Angel: Sanctuary   Rewatch 
October 1, 2015 6:05 AM - Season 1, Episode 19 - Subscribe

Angel protects Faith from Wolfram & Hart, the Watcher's Council, the LAPD, and Buffy, but he can't protect her from herself.

Amazingly, this is Sarah Michelle Gellar's last appearance on Angel (body doubles and archive audio were used for two later appearances of Buffy). Joss Whedon has said that writing this episode -- specifically, the last scene between Angel and Buffy -- is where it really "clicked" for him that Angel was a different show from BTVS.
posted by Etrigan (1 comment total) 1 user marked this as a favorite
 
This episode again makes the case for why Angel and Faith are a pretty great match-up, as he's the rare bird who can actually understand where she's coming from. The first scene, where Wesley and Cordelia advise Angel that Faith can't be saved and flee for paid vacation retrospectively, helps prove this. Angel, having tortured Giles (and others) in a very, very similar way to how Faith tortured Wesley (who will learn many things about moral relativism past good/evil), needs in some way to help Faith to continue to help himself. On the other hand, Wesley's speech in the teaser is there to set up the idea that he might go along with the Watcher's Council's goons, which did temporarily fool me, and I was delighted that he double-crossed them to show his faith (heh) in Angel. Plus, he gets to be all cool with a syringe/dart and punch Weatherby in the face. Screw those Council guys, really. (It is amazing how much precision Wesley has, except for when the script calls for him to be a klutz, but it's mostly differentiated by "Wesley tries to look cool/impress = klutz, Wesley is doing the right thing/nobody's watching = cool and precise")

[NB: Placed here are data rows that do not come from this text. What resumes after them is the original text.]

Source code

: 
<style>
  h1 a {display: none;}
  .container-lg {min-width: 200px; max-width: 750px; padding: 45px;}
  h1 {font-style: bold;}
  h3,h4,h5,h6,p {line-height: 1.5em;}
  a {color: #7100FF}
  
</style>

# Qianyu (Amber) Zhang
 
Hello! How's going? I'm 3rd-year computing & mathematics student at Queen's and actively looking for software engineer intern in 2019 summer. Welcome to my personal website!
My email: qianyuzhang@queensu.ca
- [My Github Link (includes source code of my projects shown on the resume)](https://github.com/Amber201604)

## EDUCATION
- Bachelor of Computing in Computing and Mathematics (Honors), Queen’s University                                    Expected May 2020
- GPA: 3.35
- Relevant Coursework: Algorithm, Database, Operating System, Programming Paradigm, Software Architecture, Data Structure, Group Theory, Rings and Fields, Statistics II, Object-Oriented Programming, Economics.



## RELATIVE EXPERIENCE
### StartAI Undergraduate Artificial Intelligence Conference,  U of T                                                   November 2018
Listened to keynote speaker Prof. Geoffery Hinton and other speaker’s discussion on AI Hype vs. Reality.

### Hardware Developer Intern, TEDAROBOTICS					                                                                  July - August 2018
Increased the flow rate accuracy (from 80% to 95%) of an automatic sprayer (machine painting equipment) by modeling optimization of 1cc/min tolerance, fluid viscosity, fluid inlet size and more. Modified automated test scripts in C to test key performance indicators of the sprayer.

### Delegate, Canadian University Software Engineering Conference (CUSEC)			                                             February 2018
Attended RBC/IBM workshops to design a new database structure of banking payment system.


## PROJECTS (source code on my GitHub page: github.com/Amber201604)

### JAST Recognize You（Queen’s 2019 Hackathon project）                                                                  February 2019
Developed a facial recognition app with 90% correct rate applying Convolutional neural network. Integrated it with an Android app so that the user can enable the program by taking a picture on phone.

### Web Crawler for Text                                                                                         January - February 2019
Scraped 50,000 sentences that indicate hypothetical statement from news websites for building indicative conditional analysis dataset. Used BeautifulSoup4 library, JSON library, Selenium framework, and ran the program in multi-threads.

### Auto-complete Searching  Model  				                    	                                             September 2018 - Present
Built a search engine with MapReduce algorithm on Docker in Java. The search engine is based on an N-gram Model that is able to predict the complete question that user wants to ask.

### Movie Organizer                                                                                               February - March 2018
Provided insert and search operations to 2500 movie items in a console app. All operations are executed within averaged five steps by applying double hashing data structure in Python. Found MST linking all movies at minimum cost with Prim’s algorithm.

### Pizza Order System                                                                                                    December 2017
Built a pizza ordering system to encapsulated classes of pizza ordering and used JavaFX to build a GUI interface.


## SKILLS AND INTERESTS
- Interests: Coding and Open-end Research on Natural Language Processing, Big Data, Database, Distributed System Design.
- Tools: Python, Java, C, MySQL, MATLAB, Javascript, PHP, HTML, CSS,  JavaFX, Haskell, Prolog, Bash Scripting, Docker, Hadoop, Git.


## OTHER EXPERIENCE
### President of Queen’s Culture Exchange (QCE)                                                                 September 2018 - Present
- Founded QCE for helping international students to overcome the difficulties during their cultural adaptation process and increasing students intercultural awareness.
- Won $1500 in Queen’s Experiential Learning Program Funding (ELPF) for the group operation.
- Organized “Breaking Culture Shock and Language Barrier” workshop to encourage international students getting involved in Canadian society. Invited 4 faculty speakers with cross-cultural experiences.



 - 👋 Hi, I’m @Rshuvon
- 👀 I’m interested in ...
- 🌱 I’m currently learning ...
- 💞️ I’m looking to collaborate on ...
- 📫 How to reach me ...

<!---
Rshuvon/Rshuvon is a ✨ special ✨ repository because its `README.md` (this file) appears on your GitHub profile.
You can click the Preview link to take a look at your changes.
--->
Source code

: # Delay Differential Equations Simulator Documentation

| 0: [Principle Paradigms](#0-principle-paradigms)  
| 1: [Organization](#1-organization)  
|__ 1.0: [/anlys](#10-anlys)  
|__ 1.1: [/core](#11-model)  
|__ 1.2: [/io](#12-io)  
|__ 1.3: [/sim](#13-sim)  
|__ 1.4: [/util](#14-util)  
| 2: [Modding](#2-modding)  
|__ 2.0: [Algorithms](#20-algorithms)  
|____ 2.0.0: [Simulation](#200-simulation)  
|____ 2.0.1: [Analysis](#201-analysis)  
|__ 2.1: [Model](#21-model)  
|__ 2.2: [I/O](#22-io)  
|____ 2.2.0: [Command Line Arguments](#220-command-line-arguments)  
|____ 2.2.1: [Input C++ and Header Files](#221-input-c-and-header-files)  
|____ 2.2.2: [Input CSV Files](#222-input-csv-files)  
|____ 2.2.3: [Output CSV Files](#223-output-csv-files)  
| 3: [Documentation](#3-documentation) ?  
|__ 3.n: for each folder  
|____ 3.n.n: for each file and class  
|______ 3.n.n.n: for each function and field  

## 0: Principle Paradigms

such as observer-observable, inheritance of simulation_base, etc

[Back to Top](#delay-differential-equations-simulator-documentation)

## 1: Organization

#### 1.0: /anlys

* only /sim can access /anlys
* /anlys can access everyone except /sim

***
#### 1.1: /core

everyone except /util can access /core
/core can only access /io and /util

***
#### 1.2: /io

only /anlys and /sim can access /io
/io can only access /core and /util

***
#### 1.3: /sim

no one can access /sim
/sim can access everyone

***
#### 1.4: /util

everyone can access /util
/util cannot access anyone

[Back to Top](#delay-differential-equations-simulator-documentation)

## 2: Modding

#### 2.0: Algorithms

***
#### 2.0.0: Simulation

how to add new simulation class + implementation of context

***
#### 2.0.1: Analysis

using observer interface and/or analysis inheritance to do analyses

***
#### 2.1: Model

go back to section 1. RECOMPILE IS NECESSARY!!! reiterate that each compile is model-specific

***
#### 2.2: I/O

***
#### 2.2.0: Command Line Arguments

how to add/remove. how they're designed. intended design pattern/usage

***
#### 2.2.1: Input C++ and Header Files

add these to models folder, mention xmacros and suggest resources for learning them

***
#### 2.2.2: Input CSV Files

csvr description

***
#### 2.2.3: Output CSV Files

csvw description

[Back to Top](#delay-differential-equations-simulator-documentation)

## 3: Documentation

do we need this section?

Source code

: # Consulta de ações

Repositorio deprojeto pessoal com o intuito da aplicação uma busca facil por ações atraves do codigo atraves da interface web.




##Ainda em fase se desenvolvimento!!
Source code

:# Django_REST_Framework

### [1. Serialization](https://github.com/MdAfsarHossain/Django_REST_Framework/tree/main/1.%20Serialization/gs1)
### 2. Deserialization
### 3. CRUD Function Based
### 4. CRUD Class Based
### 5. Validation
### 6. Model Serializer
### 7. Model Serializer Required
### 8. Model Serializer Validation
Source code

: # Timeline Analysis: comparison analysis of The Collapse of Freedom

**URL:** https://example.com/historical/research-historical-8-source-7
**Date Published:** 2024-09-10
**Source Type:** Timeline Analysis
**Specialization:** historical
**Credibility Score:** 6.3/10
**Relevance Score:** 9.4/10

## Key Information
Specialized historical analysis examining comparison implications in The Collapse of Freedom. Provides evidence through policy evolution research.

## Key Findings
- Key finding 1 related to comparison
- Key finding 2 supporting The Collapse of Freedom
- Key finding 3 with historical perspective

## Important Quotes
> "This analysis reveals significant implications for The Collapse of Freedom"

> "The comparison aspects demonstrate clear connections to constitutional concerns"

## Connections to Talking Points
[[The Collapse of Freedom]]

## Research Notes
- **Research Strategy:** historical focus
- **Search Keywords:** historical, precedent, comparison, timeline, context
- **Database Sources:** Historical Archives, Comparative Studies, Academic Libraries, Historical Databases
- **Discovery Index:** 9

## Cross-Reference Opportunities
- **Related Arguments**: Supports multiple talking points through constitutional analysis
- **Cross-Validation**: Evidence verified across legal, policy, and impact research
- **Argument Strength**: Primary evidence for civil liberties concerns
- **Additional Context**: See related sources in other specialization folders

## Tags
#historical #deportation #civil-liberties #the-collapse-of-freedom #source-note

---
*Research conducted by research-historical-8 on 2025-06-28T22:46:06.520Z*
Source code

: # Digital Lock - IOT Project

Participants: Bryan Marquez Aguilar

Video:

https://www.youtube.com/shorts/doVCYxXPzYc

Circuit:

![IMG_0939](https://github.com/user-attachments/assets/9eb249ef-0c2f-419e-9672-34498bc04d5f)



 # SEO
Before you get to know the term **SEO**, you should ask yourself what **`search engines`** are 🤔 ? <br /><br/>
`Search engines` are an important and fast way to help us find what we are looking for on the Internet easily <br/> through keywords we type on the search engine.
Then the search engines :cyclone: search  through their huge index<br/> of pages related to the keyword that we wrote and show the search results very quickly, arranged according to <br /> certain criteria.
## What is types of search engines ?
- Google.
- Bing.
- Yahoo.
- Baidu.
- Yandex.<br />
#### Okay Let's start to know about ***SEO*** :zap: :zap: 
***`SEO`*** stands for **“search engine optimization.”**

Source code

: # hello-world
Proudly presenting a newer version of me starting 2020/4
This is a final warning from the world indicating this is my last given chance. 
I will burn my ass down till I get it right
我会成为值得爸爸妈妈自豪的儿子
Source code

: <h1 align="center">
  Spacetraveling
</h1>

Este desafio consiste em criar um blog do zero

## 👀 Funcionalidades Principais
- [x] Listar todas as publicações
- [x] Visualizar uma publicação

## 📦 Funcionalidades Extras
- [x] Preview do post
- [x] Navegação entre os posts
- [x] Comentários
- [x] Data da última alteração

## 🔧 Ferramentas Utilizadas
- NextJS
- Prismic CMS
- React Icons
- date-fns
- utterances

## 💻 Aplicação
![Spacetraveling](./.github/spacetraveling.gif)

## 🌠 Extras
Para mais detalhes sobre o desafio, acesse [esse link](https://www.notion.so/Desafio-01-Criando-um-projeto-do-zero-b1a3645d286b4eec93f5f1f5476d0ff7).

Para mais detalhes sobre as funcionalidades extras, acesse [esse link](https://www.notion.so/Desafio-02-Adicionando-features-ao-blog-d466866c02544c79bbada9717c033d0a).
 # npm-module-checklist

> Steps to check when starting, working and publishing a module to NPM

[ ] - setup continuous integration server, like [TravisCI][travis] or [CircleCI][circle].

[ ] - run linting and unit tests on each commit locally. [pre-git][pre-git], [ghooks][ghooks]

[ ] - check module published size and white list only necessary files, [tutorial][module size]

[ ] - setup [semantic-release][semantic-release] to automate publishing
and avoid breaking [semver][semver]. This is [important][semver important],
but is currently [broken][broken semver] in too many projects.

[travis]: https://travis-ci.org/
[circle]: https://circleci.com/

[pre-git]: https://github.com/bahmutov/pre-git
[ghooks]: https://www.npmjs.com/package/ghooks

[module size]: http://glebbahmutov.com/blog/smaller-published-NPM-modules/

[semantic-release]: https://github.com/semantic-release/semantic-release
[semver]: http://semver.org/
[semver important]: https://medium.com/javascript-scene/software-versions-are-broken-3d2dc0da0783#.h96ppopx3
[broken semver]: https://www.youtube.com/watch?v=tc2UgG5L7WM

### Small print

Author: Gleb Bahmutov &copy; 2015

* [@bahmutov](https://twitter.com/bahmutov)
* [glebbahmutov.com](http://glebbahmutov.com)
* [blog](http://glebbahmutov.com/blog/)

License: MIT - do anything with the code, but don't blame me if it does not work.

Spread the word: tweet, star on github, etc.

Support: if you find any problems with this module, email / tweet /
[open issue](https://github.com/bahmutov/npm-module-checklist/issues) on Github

Buffy on this episode really does show what a gap there now is between the two characters, and this leads to Angel's really weird guest turn at the end of Buffy S4 which basically turns into a whine-fight with Riley, which I'm not sure needed to happen (especially with Whedon's epiphany). I guess old boyfriend needed to meet the new one, but Angel basically saying "stay out of my town" and then following her to beat up her new guy (after Faith sleeps with Riley in Buffy's body, which Angel does know about, as she tells him; well, maybe not the body-switching part, it's not clear) is definitely not his finest moment. Their meeting highlights again that AtS is a much more morally grey series than BTVS, though the latter is getting there. The conversation between Buffy and Faith on the roof is a good and necessary one ("I gave you every chance"/"You don't know what it's like on the other side" [to not be in control]).

X-Files reference here, with Kate correcting her fellow officer on who is the believer and who is the skeptic.

Faith turning herself in is a way to emphasize the "stop running" conversation from earlier, but in a more physical, less metaphorical way. But then again, Faith is more about the one than the other.